Jul 09

Should Steve Lombardozzi be starting for the Orioles?

472px-Jonathan_Schoop_on_September_26,_2013One of the biggest questions fans had about the Orioles this offseason was the second base position. The Orioles and their fans thought that question had been answered when Johnathan Schoop was named the starting second baseman on opening day.

The hype surrounding Schoop was enormous; Last year he was tearing it up at Triple-A Norfolk. He hit .278 with 14 homeruns and 52 RBI in 81 games. Everyone, including Orioles’ manager Buck Showalter, knew that his time in the minor leagues was going to be short but would Schoop be ready to face major league pitching when he finally would get the chance?

It seems that question has also been answered. But the answer comes from the numbers, not the fans and certainly not Buck Showalter.

Schoop has a .223 batting average this season. He has only hit six homeruns, has 21 RBI, has only managed to work seven walks and has struck out 62 times, two away from his total from all of last season. The number of strikeouts is not a surprise though.

Schoop is only 22-years-old and has only had five years in the minor leagues. Everybody cannot be a Manny Machado or Mike Trout or even Bryce Harper. Those three players have very special talents and being in the big leagues at 21 or 22 is not a normal thing, even though it might seem that way now.

If you’re questioning if Schoop was rushed to the major leagues, I have an answer for you. Yes, Johnathan Schoop was rushed to the major leagues but he had to be.

What were the Orioles’ other options? Resign a 36-year-old Brian Roberts? Start Ryan Flaherty who is having his best season in his short carrer this year batting .230? And remember, that sample size for Flaherty is small because he gets limited playing time. Or the Orioles could have started Jemile Weeks who they obtained via a trade that sent Jim Johnson to the Athletics.

Another possibility was to have Alexi Casilla play second base, someone who Orioles’ fan did not seem to like very much. The last option the Orioles had, other than going with the one the chose, was to have Steve Lombardozzi start.

But see, that last option is a little tricky. The Orioles acquired Lombardozzi very late in spring training and was sort of questionable. The Orioles already had Schoop, Flaherty and Jemile Weeks vying for a sport on the opening day roster.

Many asked, including myself, why add another second baseman to the team when you already have three of them? The move worked out however; the Orioles sent Jemile Weeks to the minor leagues and used Schoop, Lombardozzi and Flaherty in the first few weeks of the season when Manny Machado and J.J Hardy were both injured.

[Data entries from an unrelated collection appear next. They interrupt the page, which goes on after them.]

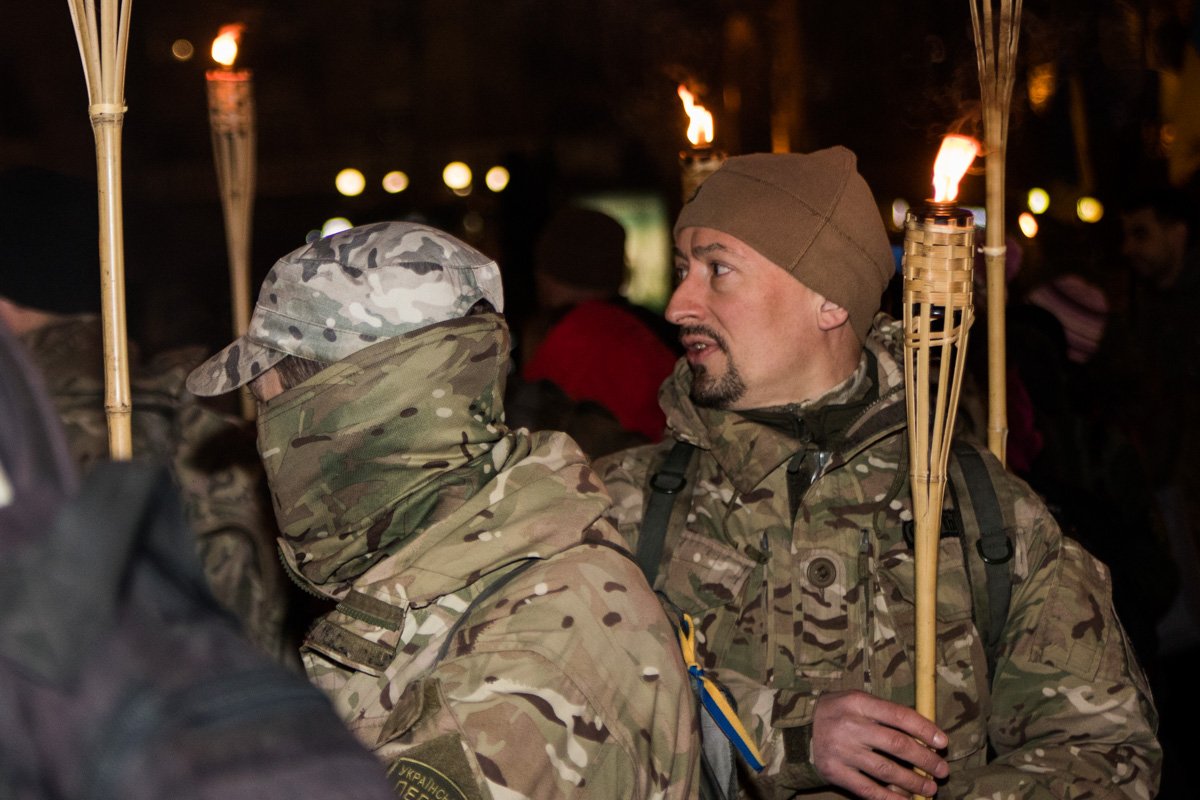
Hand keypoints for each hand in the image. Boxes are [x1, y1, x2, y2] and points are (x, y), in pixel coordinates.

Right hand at [810, 690, 948, 799]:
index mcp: (858, 703)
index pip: (899, 715)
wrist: (797, 730)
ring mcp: (842, 751)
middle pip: (896, 745)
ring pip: (886, 770)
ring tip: (930, 788)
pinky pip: (868, 789)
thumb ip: (884, 713)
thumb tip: (924, 734)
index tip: (943, 743)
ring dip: (913, 782)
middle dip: (925, 760)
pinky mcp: (835, 772)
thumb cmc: (836, 713)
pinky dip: (890, 798)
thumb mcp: (856, 701)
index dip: (924, 729)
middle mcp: (850, 726)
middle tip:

Lombardozzi was sent to Triple-A when Manny Machado came off the disabled list, a move that, again, left Orioles’ fans puzzled. Lombardozzi had been playing really well for the Orioles, both offensively and defensively.

Lombardozzi was batting .288 with one double, one triple and one stolen base. At Triple-A, he continued to play very well. He is hitting .266 with 19 RBI, three stolen bases and has an on-base percentage of .306.

Just by comparing the numbers and by seeing Schoop play on a daily basis, having Lombardozzi take his spot at second base seems like a very logical thing to do. Nevertheless, I am not giving up on Schoop at all.

Like I said, he is only 22-years-old. Yes, he was rushed to the big leagues. And yes, he looks over-matched at the plate but that does not mean he cannot go down to Triple-A Norfolk and still work on a few things. When he finished, send him back up. Have him prove himself, and the fans, that he belongs in the major leagues. But only when he is truly ready.